A beleza dos opostos

A beleza dos opostos está em ver o todo em cada parte e tudo em relação.

Está em alargar minha consciência, minhas luzes e sombras. O que vejo? O que não estou enxergando?

Está em compreender minhas polaridades. Interligar feminino e masculino, imaginação e raciocínio, emoção e razão…

Está em observar os infinitos. Meu universo interior e o mundo ao redor.

Em observar-me no tempo e o tempo em mim.

De minha história biológica e cultural –  ancestralidade e experiência de vida – herdei o olhar com o qual enxergo o que acredito estar por acontecer. Mas minha originalidade pulsa, abraçando o acaso, traindo a tradição e as predestinaçôes para criar um futuro imponderável. Como ensina a sabedoria matrística: “o passado está na frente e o futuro está na gente.” .

Os opostos não se anulam, os opostos criam.

No livro O Poder dos Limites, o arquiteto György Doczi cunha um conceito para exemplificar a distribuição energética presente nas harmonias naturais e estudadas pelos artistas, filósofos e cientistas, do passado e da atualidade. Pensada a partir da Proporção Áurea, dinergia é um vocábulo que expressa a energia criadora pela ordem harmônica.

Muitos termos se referem a aspectos do processo de formação de padrões pela união dos opostos, mas nenhum deles exprime seu poder gerador. Polaridade refere-se a opostos, mas não há indicação de que algo novo esteja nascendo. Dualidade e dicotomia indicam divisão mas não significam junção. Sinergia indica junção e cooperação, mas não engloba a ideia de opostos. Desde que não existe uma palavra adequada para esse processo universal de criação de padrões, um novo vocábulo, dinergia, é proposto. Dinergia é um termo formado por duas palavras gregas: dia – através, por entre, oposto – e energia.

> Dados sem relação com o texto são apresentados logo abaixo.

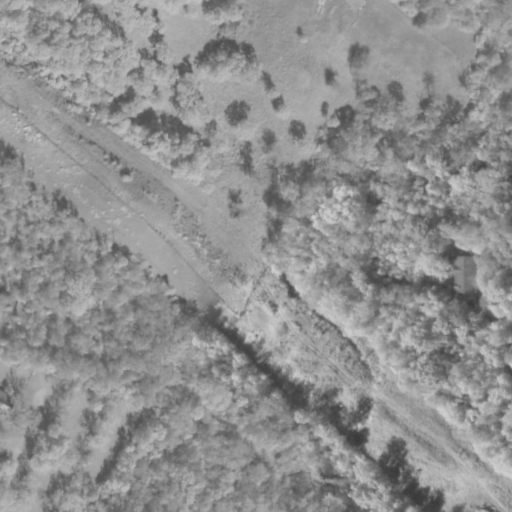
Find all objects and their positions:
building: (464, 274)
road: (170, 390)
building: (4, 404)
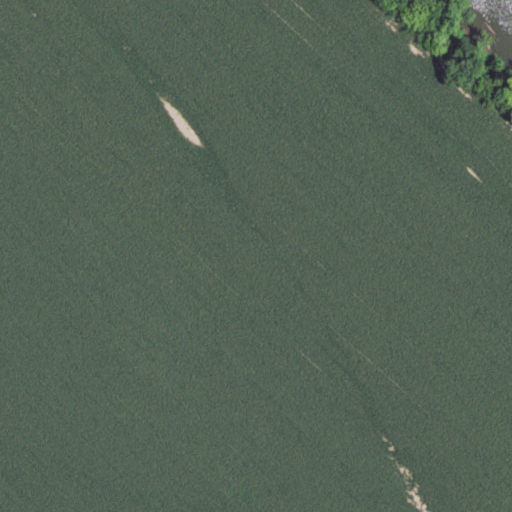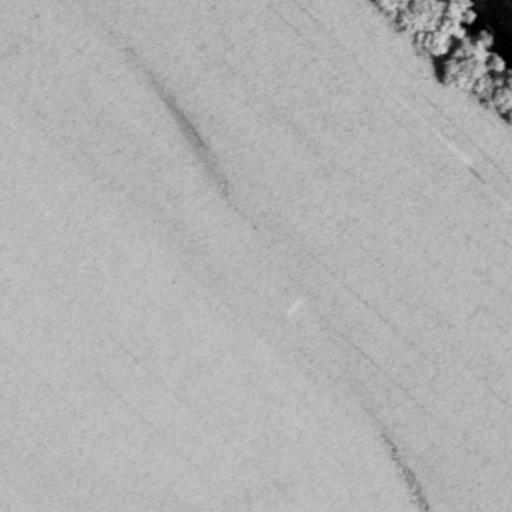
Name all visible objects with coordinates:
river: (503, 9)
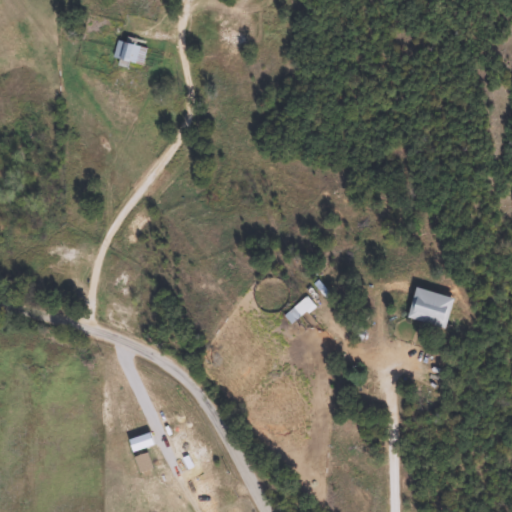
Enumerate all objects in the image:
building: (126, 52)
building: (127, 53)
road: (161, 171)
building: (425, 307)
building: (426, 308)
building: (296, 310)
building: (297, 311)
road: (166, 367)
road: (392, 443)
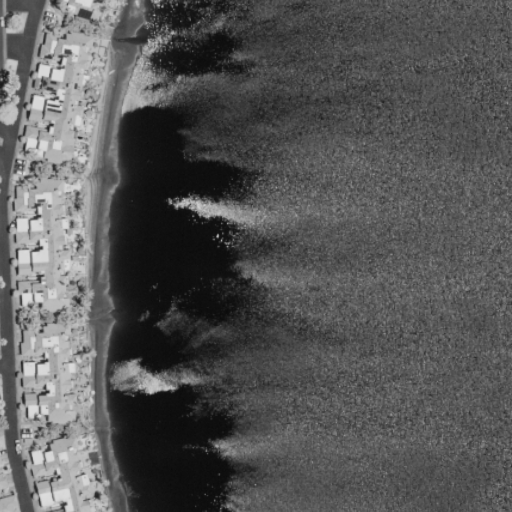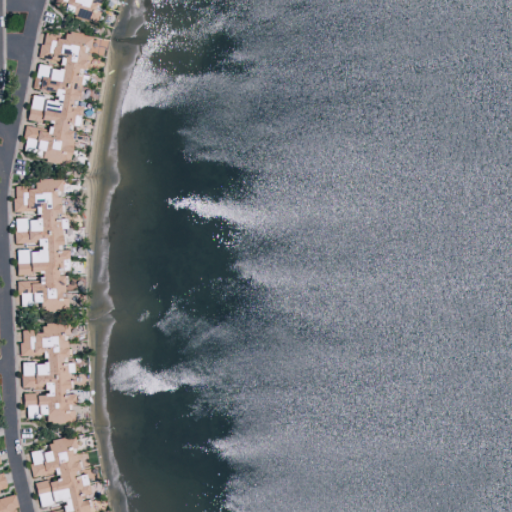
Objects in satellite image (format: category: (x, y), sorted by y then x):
road: (36, 0)
building: (74, 7)
building: (53, 94)
road: (11, 98)
road: (5, 160)
road: (3, 237)
building: (37, 244)
road: (6, 255)
road: (5, 382)
building: (54, 477)
building: (1, 484)
building: (6, 504)
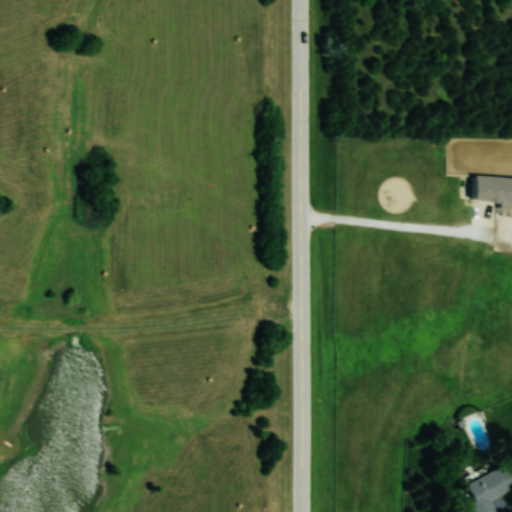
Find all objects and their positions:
building: (492, 191)
road: (401, 225)
road: (301, 255)
building: (488, 488)
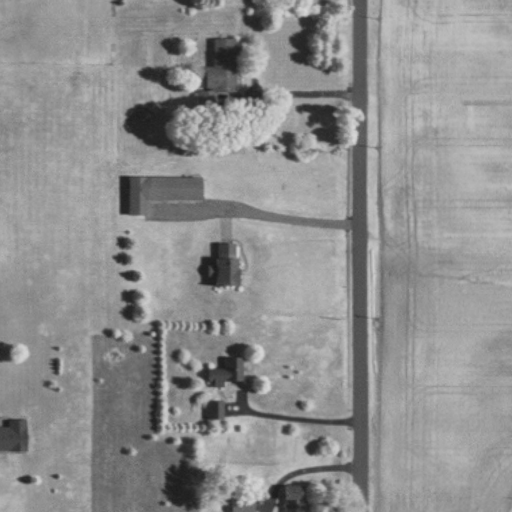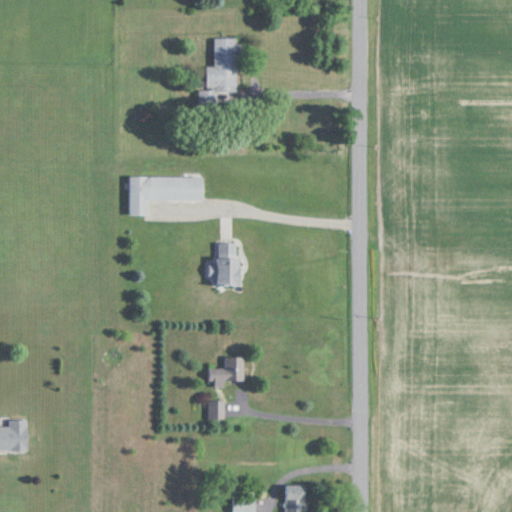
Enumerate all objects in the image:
building: (223, 64)
road: (308, 95)
building: (164, 190)
road: (274, 217)
road: (359, 255)
building: (229, 263)
building: (229, 371)
building: (216, 409)
road: (299, 418)
building: (15, 435)
building: (296, 498)
building: (244, 503)
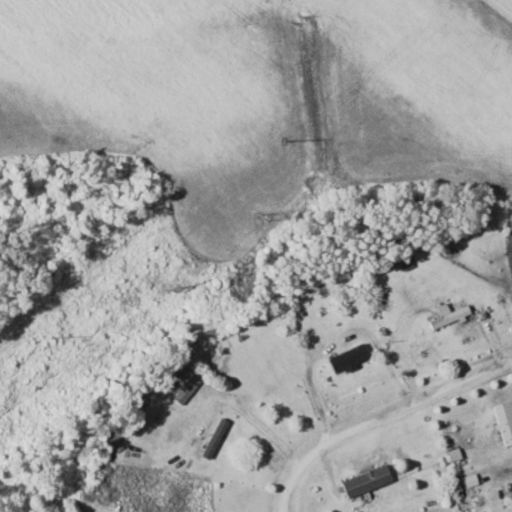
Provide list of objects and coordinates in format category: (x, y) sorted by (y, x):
road: (505, 5)
power tower: (286, 141)
power tower: (261, 216)
building: (404, 261)
building: (446, 314)
power tower: (51, 337)
building: (345, 358)
building: (182, 384)
road: (378, 414)
building: (503, 420)
building: (212, 437)
building: (364, 480)
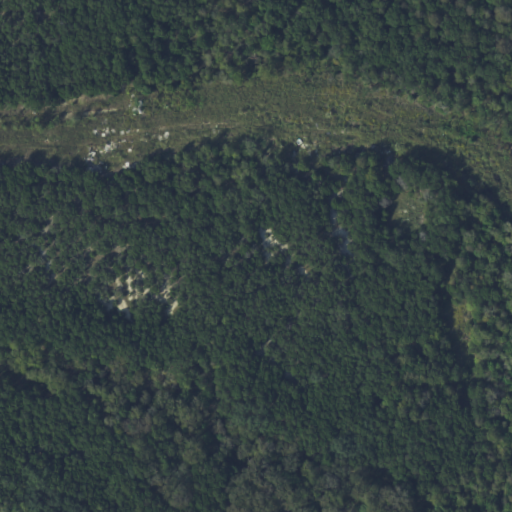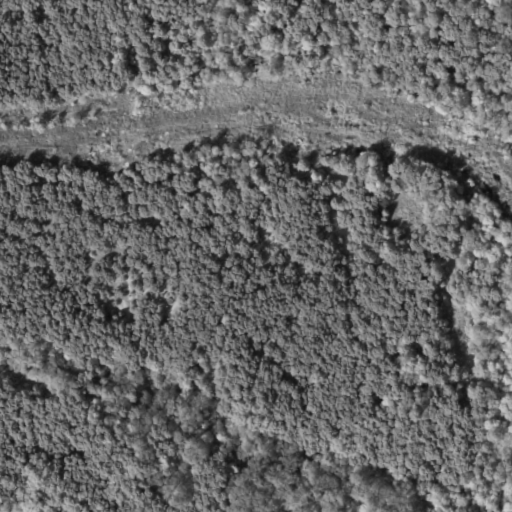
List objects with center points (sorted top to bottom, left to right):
road: (265, 129)
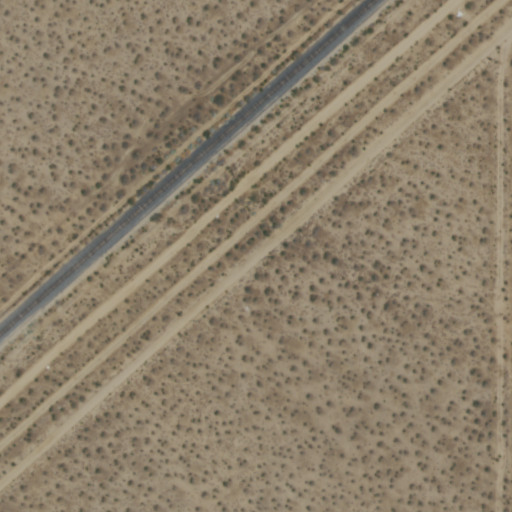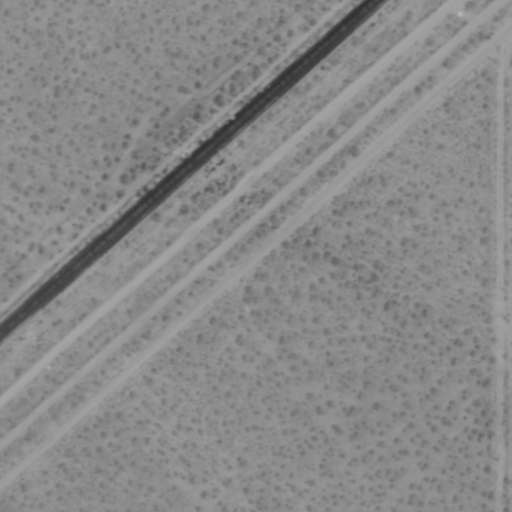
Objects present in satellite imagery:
railway: (188, 168)
road: (251, 224)
road: (256, 257)
road: (495, 273)
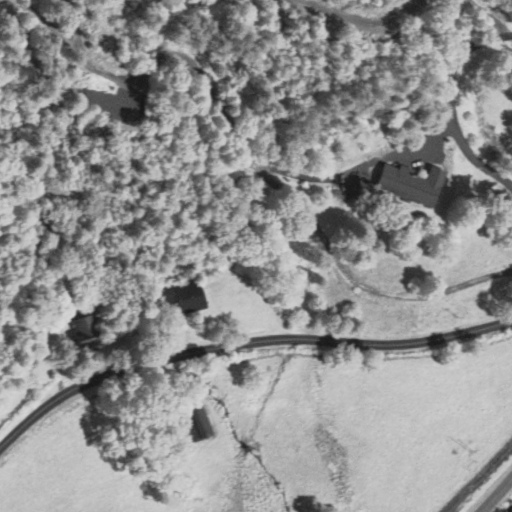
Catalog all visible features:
building: (410, 185)
building: (184, 299)
road: (244, 342)
building: (199, 423)
railway: (480, 479)
road: (496, 494)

O processo dinérgico de formação de padrões é onipresente na natureza. Unindo opostos na energia criativa dos organismos, a dinergia se expressa na relação em que o retângulo áureo é formado por duas partes desiguais, uma menor e uma maior, unidas em uma proporção harmônica.

Na Proporção Áurea há dinergia entre a parte menor (A) e a parte maior (B). Ou entre a parte e o todo.

 

 

Gosto de pensar em dinergia como a sinergia dos opostos.

Estudando meus #elementos, que são opostos e formadores de padrões, posso pensar suas dinergias e tentar enxergar e inventar meu jeito criativo de estar no mundo.

#Sentido, meu fogo interior, chama que aquece, queima e transforma. Combustão, afeto, tesão, sensibilidade para o que me inspira, liga, anima. Energia que me permite criar: algo novo, a mim mesmo, o mundo, o futuro.

#Propósito, ar, ver a ser, sonho, sopros imagéticos, aspirações, visões, utopia, a mudança que eu desejo ver em mim e no mundo, minha busca, minha intenção em movimento.

#Aprendizado, água, saber, adaptação, cura, fluência, interconexão, conhecimento. História de vida e ancestralidade que me permitem ver e compreender.

#Método, terra, meus meios para interferir na dinâmica da vida e (me) realizar. Mediação, sustentação, matéria, estrutura, estratégia, resultado, interface. O que eu disponho para fazer acontecer.